Indeed, there are a variety of spill trays and sump pallets designed to fulfil the requirements for secondary containment, with Darcy Group’s British-made range of products capable of managing volumes from 20 litres up to 1,100 litres in a wide variety of different oil storage situations.
Movement is a key factor to consider. It is not uncommon for oil storage containers to be moved into new positions on site, whether on a temporary or permanent basis. This scenario requires flexible spill-containment options to be in place to provide continued compliance with oil storage regulations and prevent contaminants from causing environmental harm.
Darcy’s Trident Drive-in Tribund, for example, is a ‘pop-up’ bunding system that is suitable for securing vehicles such as forklifts that are loading and unloading liquids. Extremely portable, it is simply unrolled into place without the requirement for additional supports.
Transportation and movement of tanks or bowsers might present an obvious spill-risk and so can be planned for, but less predictable situations can demand a swift response. Facilities managers can ensure they are fully prepared for such an event by equipping themselves with flexible spill containment options, such as bundstrips. Made of crush-resistant foam and covered with a highly visible yellow PVC outer cover, these durable, cost-effective products can be deployed quickly, allowing for waste liquids to be contained and then removed and disposed of at a later point using products and services that are relevant to the liquid in question.

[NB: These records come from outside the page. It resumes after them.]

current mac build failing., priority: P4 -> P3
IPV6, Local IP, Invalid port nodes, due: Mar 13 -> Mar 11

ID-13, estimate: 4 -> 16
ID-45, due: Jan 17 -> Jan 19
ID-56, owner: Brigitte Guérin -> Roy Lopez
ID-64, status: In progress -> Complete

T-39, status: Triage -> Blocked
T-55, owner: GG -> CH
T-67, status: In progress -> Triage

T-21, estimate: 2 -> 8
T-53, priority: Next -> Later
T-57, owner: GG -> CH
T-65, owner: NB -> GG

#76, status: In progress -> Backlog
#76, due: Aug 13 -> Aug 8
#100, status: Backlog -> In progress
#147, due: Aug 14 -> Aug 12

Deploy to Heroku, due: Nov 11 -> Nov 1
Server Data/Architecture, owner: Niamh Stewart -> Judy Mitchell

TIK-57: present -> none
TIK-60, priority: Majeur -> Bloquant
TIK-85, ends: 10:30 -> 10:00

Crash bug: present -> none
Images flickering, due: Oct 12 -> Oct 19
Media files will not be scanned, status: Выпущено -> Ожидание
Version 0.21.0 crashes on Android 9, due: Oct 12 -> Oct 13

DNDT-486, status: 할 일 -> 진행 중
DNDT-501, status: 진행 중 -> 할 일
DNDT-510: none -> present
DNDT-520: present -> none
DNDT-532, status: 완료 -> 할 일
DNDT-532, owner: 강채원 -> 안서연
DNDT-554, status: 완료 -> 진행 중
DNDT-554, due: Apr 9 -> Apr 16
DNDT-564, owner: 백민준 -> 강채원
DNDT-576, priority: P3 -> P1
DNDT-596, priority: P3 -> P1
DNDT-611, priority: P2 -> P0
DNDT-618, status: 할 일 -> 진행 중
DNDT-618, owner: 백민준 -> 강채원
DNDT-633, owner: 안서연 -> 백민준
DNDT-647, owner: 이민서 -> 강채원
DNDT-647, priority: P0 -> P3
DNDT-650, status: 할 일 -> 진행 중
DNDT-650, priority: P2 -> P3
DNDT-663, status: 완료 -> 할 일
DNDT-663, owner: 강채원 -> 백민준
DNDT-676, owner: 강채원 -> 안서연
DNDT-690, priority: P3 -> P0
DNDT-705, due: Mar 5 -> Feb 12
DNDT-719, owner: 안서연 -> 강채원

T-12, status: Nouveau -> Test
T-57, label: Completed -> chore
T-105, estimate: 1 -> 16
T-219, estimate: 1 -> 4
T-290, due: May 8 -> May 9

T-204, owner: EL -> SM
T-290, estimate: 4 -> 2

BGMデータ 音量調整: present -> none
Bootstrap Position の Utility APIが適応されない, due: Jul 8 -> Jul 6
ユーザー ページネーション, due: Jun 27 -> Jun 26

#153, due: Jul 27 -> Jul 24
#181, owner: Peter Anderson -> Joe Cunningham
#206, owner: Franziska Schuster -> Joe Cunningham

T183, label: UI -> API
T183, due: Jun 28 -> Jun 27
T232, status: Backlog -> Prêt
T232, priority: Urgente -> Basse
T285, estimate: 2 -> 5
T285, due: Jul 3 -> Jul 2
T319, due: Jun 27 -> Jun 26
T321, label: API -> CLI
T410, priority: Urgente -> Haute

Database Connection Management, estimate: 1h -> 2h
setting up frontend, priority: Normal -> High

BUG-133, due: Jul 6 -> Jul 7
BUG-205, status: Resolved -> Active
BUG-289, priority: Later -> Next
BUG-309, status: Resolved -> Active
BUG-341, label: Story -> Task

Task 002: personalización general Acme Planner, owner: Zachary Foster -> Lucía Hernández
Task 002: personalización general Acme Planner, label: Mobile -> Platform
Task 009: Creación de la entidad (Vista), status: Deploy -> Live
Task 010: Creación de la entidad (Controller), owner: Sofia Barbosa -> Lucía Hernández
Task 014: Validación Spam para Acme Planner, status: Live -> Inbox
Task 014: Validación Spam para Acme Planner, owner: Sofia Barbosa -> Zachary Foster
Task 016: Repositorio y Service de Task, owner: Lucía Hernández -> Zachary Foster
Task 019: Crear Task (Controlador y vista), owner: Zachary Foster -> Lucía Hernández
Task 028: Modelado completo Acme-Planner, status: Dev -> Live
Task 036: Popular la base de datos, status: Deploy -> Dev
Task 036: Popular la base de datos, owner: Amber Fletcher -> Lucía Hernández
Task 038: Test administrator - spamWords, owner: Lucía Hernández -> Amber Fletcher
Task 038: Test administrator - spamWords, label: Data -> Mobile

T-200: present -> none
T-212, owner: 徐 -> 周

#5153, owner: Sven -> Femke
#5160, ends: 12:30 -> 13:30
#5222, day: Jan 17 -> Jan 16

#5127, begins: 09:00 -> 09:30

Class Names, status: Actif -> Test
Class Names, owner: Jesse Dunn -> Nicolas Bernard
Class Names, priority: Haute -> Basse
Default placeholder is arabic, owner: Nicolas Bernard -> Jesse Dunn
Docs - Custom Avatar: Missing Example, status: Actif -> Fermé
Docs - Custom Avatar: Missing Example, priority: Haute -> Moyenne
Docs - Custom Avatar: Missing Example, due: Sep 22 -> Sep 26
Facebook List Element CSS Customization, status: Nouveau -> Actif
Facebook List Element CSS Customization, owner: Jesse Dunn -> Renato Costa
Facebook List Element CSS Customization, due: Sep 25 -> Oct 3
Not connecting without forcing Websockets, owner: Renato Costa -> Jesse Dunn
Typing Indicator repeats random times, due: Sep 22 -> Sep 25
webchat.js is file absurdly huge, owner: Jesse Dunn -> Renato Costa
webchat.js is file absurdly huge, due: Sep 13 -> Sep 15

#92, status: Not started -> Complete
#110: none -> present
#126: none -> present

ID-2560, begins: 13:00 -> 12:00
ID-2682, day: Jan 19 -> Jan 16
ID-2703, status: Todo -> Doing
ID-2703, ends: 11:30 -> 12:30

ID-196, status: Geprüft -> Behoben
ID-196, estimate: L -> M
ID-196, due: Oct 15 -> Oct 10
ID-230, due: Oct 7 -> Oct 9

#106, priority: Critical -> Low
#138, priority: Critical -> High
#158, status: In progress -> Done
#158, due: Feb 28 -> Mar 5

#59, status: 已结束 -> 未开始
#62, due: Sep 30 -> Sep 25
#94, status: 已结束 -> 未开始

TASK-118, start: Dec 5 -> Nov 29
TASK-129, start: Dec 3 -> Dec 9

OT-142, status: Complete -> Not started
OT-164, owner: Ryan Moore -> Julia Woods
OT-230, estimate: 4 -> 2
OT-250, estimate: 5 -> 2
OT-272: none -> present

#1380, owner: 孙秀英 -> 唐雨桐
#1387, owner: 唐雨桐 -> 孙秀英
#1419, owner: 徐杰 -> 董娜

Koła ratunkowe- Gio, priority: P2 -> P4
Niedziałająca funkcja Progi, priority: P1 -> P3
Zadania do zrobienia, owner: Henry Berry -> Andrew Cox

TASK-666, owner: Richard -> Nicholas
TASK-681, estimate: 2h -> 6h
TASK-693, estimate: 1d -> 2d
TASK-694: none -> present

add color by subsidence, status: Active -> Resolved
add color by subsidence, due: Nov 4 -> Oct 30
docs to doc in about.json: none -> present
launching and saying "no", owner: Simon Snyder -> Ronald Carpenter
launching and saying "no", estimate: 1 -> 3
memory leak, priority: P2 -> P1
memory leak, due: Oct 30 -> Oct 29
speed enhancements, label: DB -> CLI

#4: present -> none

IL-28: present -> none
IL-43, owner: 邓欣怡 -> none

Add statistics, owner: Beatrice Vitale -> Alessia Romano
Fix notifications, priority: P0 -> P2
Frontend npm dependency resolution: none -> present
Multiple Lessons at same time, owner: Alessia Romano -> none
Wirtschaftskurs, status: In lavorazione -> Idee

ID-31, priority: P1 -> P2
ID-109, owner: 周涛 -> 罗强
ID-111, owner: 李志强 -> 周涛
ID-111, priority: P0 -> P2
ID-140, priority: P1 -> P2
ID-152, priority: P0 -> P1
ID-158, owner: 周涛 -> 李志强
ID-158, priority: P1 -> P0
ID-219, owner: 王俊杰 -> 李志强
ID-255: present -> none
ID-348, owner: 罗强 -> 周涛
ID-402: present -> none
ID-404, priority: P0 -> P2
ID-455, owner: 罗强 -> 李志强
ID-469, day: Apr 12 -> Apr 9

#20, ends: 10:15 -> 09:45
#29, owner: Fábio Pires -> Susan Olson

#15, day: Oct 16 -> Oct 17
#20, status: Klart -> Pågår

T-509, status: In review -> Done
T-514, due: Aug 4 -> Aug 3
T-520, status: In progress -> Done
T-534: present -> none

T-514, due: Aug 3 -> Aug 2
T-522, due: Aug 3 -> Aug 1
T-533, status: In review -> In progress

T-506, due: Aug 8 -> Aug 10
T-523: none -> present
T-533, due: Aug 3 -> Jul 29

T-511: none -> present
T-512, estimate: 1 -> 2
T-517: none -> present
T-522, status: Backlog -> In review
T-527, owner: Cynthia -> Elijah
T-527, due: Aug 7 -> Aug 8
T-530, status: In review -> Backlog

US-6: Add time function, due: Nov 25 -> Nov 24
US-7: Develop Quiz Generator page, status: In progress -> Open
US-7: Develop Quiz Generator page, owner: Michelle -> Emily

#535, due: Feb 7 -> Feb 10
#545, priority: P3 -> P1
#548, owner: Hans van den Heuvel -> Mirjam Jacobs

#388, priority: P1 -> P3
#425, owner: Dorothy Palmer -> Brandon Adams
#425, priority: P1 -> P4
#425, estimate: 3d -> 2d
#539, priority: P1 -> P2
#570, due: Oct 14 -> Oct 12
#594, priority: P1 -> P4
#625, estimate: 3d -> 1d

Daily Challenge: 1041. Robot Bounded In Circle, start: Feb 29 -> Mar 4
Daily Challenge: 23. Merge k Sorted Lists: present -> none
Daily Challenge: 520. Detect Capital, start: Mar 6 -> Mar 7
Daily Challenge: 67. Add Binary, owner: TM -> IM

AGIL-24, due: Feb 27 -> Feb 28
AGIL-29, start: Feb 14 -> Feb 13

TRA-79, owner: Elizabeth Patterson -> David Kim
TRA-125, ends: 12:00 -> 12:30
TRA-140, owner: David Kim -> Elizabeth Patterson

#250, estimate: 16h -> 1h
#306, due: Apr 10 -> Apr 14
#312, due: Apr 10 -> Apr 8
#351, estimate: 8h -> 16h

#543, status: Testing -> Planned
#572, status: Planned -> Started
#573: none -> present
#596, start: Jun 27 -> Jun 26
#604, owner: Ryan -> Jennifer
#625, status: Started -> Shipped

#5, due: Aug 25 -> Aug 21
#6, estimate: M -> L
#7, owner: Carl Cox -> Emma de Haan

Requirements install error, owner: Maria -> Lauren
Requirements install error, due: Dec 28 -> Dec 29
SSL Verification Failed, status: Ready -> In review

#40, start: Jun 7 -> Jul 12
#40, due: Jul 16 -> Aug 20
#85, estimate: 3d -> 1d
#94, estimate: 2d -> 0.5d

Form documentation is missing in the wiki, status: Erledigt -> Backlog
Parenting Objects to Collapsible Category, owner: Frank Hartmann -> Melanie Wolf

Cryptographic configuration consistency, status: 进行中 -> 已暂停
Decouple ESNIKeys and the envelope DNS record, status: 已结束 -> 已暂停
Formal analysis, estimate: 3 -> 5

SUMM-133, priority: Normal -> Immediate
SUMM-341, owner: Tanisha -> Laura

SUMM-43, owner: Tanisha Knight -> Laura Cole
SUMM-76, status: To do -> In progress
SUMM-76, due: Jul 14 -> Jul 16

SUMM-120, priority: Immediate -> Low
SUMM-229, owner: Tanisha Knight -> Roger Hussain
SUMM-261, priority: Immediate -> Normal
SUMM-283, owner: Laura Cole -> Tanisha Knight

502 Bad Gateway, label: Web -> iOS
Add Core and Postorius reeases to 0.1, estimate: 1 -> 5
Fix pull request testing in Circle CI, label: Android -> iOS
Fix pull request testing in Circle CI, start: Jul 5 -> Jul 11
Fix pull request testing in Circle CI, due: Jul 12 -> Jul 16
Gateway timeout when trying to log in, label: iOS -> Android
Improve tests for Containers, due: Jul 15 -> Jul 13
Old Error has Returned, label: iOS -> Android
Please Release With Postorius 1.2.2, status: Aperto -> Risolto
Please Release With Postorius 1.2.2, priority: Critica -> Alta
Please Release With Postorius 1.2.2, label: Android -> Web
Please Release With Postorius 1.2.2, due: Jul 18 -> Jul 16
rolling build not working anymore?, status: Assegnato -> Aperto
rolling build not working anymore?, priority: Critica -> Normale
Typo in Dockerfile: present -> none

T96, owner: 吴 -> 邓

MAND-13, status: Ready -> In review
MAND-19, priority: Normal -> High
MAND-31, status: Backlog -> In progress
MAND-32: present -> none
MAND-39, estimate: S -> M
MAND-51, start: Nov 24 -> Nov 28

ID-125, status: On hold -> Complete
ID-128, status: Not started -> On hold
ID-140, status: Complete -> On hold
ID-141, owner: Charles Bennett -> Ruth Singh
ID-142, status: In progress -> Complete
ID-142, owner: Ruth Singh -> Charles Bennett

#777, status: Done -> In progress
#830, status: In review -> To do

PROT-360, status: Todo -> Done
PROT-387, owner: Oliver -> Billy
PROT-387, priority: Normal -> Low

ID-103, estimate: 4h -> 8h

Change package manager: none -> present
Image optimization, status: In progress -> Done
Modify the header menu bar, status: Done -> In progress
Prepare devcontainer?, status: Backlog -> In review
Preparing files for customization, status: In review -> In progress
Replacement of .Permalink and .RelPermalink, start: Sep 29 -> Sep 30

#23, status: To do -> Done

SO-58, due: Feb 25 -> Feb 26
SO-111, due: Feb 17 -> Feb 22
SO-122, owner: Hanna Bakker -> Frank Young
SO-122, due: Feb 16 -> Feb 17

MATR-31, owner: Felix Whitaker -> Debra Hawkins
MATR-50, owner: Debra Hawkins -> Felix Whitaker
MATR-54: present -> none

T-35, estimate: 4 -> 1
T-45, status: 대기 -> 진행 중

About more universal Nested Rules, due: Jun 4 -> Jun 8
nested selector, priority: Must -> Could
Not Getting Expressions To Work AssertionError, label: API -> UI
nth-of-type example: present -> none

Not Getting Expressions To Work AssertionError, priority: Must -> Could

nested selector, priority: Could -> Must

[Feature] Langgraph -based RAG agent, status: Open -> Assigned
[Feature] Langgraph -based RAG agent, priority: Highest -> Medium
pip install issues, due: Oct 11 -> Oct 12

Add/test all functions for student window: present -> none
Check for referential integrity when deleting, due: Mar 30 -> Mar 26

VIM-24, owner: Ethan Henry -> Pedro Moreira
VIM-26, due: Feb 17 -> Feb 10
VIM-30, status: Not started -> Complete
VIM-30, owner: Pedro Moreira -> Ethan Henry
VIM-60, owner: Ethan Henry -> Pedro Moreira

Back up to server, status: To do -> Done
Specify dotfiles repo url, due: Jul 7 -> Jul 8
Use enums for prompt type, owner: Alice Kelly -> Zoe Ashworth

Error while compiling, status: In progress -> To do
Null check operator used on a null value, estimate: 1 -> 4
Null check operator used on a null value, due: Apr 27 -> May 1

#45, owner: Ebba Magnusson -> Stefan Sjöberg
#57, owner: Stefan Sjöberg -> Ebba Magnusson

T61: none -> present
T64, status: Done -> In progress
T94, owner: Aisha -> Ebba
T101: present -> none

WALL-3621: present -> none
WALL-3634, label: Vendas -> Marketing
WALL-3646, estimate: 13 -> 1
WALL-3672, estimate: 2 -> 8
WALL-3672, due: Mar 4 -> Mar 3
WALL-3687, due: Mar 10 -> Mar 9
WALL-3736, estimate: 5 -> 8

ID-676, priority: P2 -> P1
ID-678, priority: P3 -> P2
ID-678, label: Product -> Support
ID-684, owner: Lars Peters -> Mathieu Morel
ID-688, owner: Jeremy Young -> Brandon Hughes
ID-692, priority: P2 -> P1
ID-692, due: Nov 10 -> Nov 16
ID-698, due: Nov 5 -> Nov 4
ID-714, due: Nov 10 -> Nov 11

In summary, spills are not a simple risk to manage – they are unpredictable in their timing and scale, and they typically require a range of products and approaches when they occur. Investing in secondary containment may provide essential compliance with oil storage regulations, but it is only by adopting a more comprehensive approach to spill management that site owners will have the flexibility to fully protect themselves - and their local environment - from the potential damage that occurs when oil and water mix.